Find $y \in K$, with $K = F(y)$, such that $y^3 \in F$. Let $K / F$ be a monogenic extension of fields such that the characteristic of $F$ is not $3$ and $[K : F] = 3$. Can I find $y \in K$, with $K = F(y)$, such that $y^3 \in F$? If we replace $3$ by $2$ in the previous paragraph, the answer is yes: as $K / F$ is monogenic, there exists $x \in K$ such that $K = F(x)$. Thus, $\\{1 , x\\}$ is a basis for the $F$-vector space $K$ and $x^2 \in F(x)$. Then there exist $\alpha , \beta \in F$ such that $x^2 = \alpha + \beta x$. Now, the element $y = \frac{\beta}{2} - x$ makes sense (as the characteristic of $F$ is not $2$) and satisfies that $K = F(y)$ and $y^2 \in F$.
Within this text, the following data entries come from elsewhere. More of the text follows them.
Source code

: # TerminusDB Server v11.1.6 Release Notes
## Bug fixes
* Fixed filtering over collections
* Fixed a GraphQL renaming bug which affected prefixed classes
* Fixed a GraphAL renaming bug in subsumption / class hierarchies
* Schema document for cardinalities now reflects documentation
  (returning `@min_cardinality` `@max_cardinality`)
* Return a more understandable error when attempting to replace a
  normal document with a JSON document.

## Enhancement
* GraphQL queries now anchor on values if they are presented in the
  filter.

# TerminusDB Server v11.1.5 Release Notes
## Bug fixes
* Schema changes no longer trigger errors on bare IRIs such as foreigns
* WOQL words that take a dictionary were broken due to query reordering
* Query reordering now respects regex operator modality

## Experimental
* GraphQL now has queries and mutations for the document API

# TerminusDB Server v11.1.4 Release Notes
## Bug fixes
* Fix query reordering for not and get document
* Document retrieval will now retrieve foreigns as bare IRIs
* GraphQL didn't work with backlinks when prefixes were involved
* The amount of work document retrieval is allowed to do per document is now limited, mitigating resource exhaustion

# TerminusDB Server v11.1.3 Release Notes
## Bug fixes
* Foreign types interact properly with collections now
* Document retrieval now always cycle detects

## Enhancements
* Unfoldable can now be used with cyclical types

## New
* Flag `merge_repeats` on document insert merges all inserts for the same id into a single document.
No, you cannot do it for extensions like $\Bbb Q(\cos(2\pi/9))\Bbb Q$. All finite extensions in characteristic zero are monogenic. This extension is totally real, and of degree three. A monogenic (pure) cubic extension of $\Bbb Q$ has the form $\Bbb Q(\sqrt[3]a)$ and is not totally real. The element $\sqrt[3]a$ has a conjugate $\exp(2\pi i/3)\sqrt[3]a$ which is not real.